Task statement | Render every line of the records below as a Markdown table with the columns Row and Line, numbering each row and leaving out blank lines.

Saved data entries |
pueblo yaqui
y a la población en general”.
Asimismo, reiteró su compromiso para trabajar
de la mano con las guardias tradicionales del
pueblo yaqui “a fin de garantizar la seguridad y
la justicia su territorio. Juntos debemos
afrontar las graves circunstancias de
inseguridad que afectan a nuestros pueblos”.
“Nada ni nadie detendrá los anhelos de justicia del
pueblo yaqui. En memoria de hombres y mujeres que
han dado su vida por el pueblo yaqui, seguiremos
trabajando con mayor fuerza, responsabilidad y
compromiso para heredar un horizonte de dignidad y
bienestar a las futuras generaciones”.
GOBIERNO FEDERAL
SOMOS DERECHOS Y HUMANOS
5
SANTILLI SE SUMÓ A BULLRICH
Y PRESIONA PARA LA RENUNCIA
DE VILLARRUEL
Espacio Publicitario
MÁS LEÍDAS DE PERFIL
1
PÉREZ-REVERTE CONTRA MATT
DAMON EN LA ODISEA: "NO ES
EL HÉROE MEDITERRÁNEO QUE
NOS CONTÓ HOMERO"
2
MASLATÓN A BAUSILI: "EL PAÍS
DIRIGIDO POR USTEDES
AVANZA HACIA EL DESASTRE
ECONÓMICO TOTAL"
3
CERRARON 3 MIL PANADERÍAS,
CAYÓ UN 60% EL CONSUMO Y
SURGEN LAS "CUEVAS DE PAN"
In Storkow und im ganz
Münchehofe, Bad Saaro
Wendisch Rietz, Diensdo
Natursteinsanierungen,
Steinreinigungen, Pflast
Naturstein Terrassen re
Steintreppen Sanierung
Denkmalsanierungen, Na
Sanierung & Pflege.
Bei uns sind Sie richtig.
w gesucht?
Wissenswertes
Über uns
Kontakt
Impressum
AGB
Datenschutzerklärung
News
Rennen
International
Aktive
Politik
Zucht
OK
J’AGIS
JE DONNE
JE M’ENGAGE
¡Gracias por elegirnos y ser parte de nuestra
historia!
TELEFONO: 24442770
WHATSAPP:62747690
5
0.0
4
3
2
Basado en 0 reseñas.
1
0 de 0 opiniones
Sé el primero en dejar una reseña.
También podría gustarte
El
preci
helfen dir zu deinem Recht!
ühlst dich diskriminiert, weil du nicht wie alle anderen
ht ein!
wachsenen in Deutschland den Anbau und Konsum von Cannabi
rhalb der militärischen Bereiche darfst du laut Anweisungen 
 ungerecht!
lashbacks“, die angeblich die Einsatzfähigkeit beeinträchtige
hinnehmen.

Your solution |
| Row | Line |
|---|---|
| 1 | pueblo yaqui |
| 2 | y a la población en general”. |
| 3 | Asimismo, reiteró su compromiso para trabajar |
| 4 | de la mano con las guardias tradicionales del |
| 5 | pueblo yaqui “a fin de garantizar la seguridad y |
| 6 | la justicia su territorio. Juntos debemos |
| 7 | afrontar las graves circunstancias de |
| 8 | inseguridad que afectan a nuestros pueblos”. |
| 9 | “Nada ni nadie detendrá los anhelos de justicia del |
| 10 | pueblo yaqui. En memoria de hombres y mujeres que |
| 11 | han dado su vida por el pueblo yaqui, seguiremos |
| 12 | trabajando con mayor fuerza, responsabilidad y |
| 13 | compromiso para heredar un horizonte de dignidad y |
| 14 | bienestar a las futuras generaciones”. |
| 15 | GOBIERNO FEDERAL |
| 16 | SOMOS DERECHOS Y HUMANOS |
| 17 | 5 |
| 18 | SANTILLI SE SUMÓ A BULLRICH |
| 19 | Y PRESIONA PARA LA RENUNCIA |
| 20 | DE VILLARRUEL |
| 21 | Espacio Publicitario |
| 22 | MÁS LEÍDAS DE PERFIL |
| 23 | 1 |
| 24 | PÉREZ-REVERTE CONTRA MATT |
| 25 | DAMON EN LA ODISEA: "NO ES |
| 26 | EL HÉROE MEDITERRÁNEO QUE |
| 27 | NOS CONTÓ HOMERO" |
| 28 | 2 |
| 29 | MASLATÓN A BAUSILI: "EL PAÍS |
| 30 | DIRIGIDO POR USTEDES |
| 31 | AVANZA HACIA EL DESASTRE |
| 32 | ECONÓMICO TOTAL" |
| 33 | 3 |
| 34 | CERRARON 3 MIL PANADERÍAS, |
| 35 | CAYÓ UN 60% EL CONSUMO Y |
| 36 | SURGEN LAS "CUEVAS DE PAN" |
| 37 | In Storkow und im ganz |
| 38 | Münchehofe, Bad Saaro |
| 39 | Wendisch Rietz, Diensdo |
| 40 | Natursteinsanierungen, |
| 41 | Steinreinigungen, Pflast |
| 42 | Naturstein Terrassen re |
| 43 | Steintreppen Sanierung |
| 44 | Denkmalsanierungen, Na |
| 45 | Sanierung & Pflege. |
| 46 | Bei uns sind Sie richtig. |
| 47 | w gesucht? |
| 48 | Wissenswertes |
| 49 | Über uns |
| 50 | Kontakt |
| 51 | Impressum |
| 52 | AGB |
| 53 | Datenschutzerklärung |
| 54 | News |
| 55 | Rennen |
| 56 | International |
| 57 | Aktive |
| 58 | Politik |
| 59 | Zucht |
| 60 | OK |
| 61 | J’AGIS |
| 62 | JE DONNE |
| 63 | JE M’ENGAGE |
| 64 | ¡Gracias por elegirnos y ser parte de nuestra |
| 65 | historia! |
| 66 | TELEFONO: 24442770 |
| 67 | WHATSAPP:62747690 |
| 68 | 5 |
| 69 | 0.0 |
| 70 | 4 |
| 71 | 3 |
| 72 | 2 |
| 73 | Basado en 0 reseñas. |
| 74 | 1 |
| 75 | 0 de 0 opiniones |
| 76 | Sé el primero en dejar una reseña. |
| 77 | También podría gustarte |
| 78 | El |
| 79 | preci |
| 80 | helfen dir zu deinem Recht! |
| 81 | ühlst dich diskriminiert, weil du nicht wie alle anderen |
| 82 | ht ein! |
| 83 | wachsenen in Deutschland den Anbau und Konsum von Cannabi |
| 84 | rhalb der militärischen Bereiche darfst du laut Anweisungen  |
| 85 |  ungerecht! |
| 86 | lashbacks“, die angeblich die Einsatzfähigkeit beeinträchtige |
| 87 | hinnehmen. |